According to Article 95 subparag. 2 (a) of the Administrative Rules on Disciplines, the lower court determined that the reason for appearance is sufficient to be specified to the extent that a person suspected of disciplinary action is unlikely to exercise his/her right of defense, such as proving that he/she was referred to a disciplinary action for any reason, and that the person subject to disciplinary action is able to exercise his/her right of defense prior to the disciplinary action by having the person subject to disciplinary action informed of whether he/she was referred to the disciplinary action for such reason, and that the reason for appearance is sufficient to be specified to the extent that it does not interfere with the exercise of his/her right of defense.
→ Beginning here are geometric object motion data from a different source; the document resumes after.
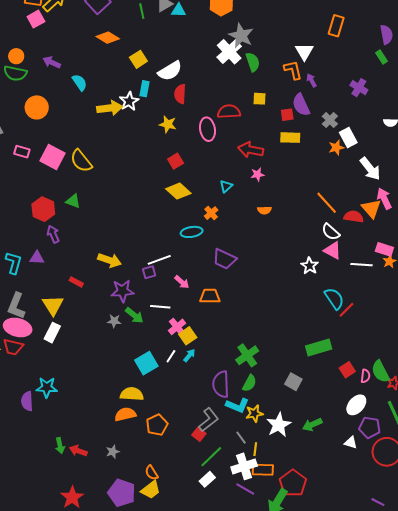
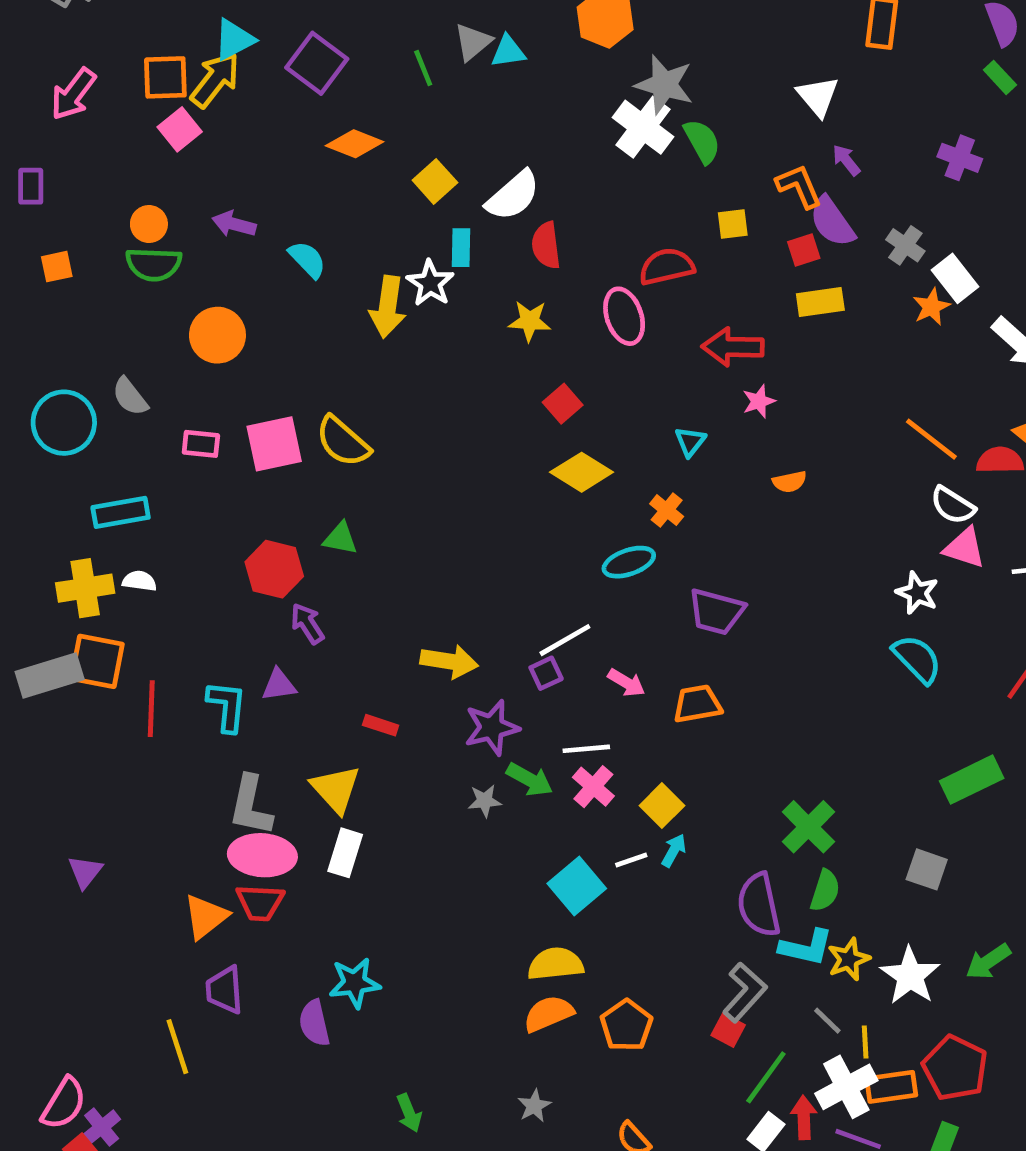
orange L-shape: (293, 70) -> (799, 186), moved
yellow arrow: (110, 108) -> (388, 307), turned 115
pink square: (52, 157) -> (274, 444), turned -30
cyan semicircle: (334, 298) -> (917, 659), moved
pink cross: (177, 327) -> (593, 787), moved
white line: (171, 356) -> (631, 860), turned 48
red arrow: (78, 451) -> (804, 1118), moved, turned 78
red pentagon: (293, 483) -> (955, 1068), moved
On April 15, 2015, the lower court determined that “The person subject to the disciplinary action who was held on April 20, 2015 (Evidence No. 7) was sufficiently stated in the attendance notice issued to the Plaintiff at the time of the previous disciplinary action, and that the previous disciplinary action disposition should be deemed to have been issued to the Plaintiff on the grounds that he/she did not exercise his/her right of defense.”

Examining the record in accordance with the relevant legal principles, the lower court did not err in its judgment by misapprehending the legal doctrine on the issuance of the summons for attendance.
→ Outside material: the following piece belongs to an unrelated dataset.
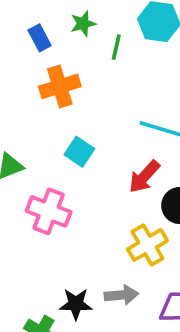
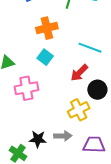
orange cross: (60, 86) -> (47, 28), moved
pink cross: (49, 211) -> (26, 88), turned -35

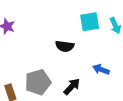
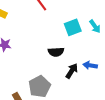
black arrow: (72, 87) -> (72, 71), moved

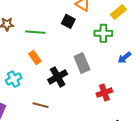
3. As to the assertion that the grounds for disciplinary action added after deliberation and resolution by the Biodiversity Disciplinary Committee cannot be subject to the instant disciplinary action, since they did not undergo deliberation and resolution by the Biodiversity Disciplinary Committee

The lower court determined as follows: (a) the content of the act of misconduct as stated in the letter of disposition (Evidence (Evidence (Evidence (No. 9) prepared by the Life Prevention and Security Council on April 21, 2015 after deliberation and resolution by the Life Prevention and Security Commission is merely more concrete than the corresponding part of the grounds for disciplinary action recognized in the previous disposition or the previous judgment; and (b) it cannot be deemed that the grounds for disciplinary action which was not subject to deliberation and resolution by the Life Prevention and Security Commission were added.

Examining the record, the lower court did not err by misapprehending the aforementioned judgment or by misapprehending the legal doctrine on the identity of the grounds for disciplinary action.

4. As to the assertion of deviation from and abuse of disciplinary discretion

The lower court determined that the instant disciplinary measure against the Plaintiff cannot be deemed as a deviation from or abuse of the authority to impose disciplinary discretion, on the grounds that it is difficult to view the instant disciplinary measure as a mere agricultural fence or dispute in light of the form, content, and degree of the relevant act, and that the degree of the relevant misconduct is not weak, and that more strict standards should be applied to military cadets who shall command soldiers as a future officer than general soldiers.

Examining the record, the lower court did not err in its judgment by misapprehending the legal doctrine on deviation and abuse of discretion.

5. Conclusion

Therefore, the appeal is dismissed, and the costs of appeal are assessed against the losing party. It is so decided as per Disposition by the assent of all participating Justices.